Monday, March 16, 2009

The Secret of Success

So all this talk of how Ferguson (2003) characterizes the predominant views professionals have of us parents of children with disabilities, may seem like it is all doom and gloom. But Ferguson gives us hope and talks about the importance of looking at how parents succeed in their journey raising their child with a disability. Let’s not just focus on the negative aspects, let’s look at the positive things, the success stories – what it takes to be able to look back and recognize that you succeeded in this journey. I don’t know about you, but this is my ultimate goal.

One model he looks at involves two important factors worth noting – what resources does the family have (remember the importance of that) AND how does the family define the diagnosis. On the last point, I am still working on creating my path, but I do think that Quinn having Down syndrome is making our family stronger, more sensitive, and closer. I doubt we would be where we are today without her in our lives. The biggest change I see in all of this is in the sensitivity in our boys. Yes, even my wild guy Aidan is more open to differences. He was talking today about how Quinny may become a ballerina. Very cool given her sure-steps and everything! And with Riley, let’s just say that his heart is just so beautiful.

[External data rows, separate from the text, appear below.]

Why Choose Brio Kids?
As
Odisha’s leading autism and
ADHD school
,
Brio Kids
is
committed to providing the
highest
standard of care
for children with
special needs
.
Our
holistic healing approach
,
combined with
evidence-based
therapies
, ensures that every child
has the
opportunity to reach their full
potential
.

Ferguson also talks about the importance of three characteristics families must have to succeed – they must be adapting, evolving, and active. You must be able to adapt to change. The stress level will go up and down over time and then back up again. It is very important to be able to adapt and not be rigid in how you approach things. Remember my discussion about grief and loss – things can go back and forth, so you must be able to adapt. In addition, your concerns change over time. I am still very early on in this journey. Later we will be experiencing different transitions and struggles. This not only relates to adaptation, but the evolution of your child’s development and needs, and there are changes that take place in what you must face. Your needs evolve. Finally, you must be active. Have routines, go out, connect with others – this counters those views from the 1950s that lean towards isolation. People must see us out in the world – this will only aid awareness and sensitivity over time.

The last positive part that Ferguson notes is all the positive outcomes of having a child with a disability. If you play your cards right and become one of the success stories, these can include improvement in the following: coping skills, family harmony, spiritual growth and shared values, shared parenting, and communication. I cannot emphasize how much Quinn has changed my life and the life of our family. I just have to keep going back to these important components and secrets of success. We should look at these on a regular basis and think about what we need to do in order to continue to develop – how do we define the diagnosis; do we have our resource; and are we adapting, evolving, and being active? It should be about positive growth and success, not pathology. I challenge all of you who are in the helping professions to think about this in your work with clients, students, families, etc. So ends my Ferguson discussion….He definitely gives us a lot to think about, and I am happy to have found his work.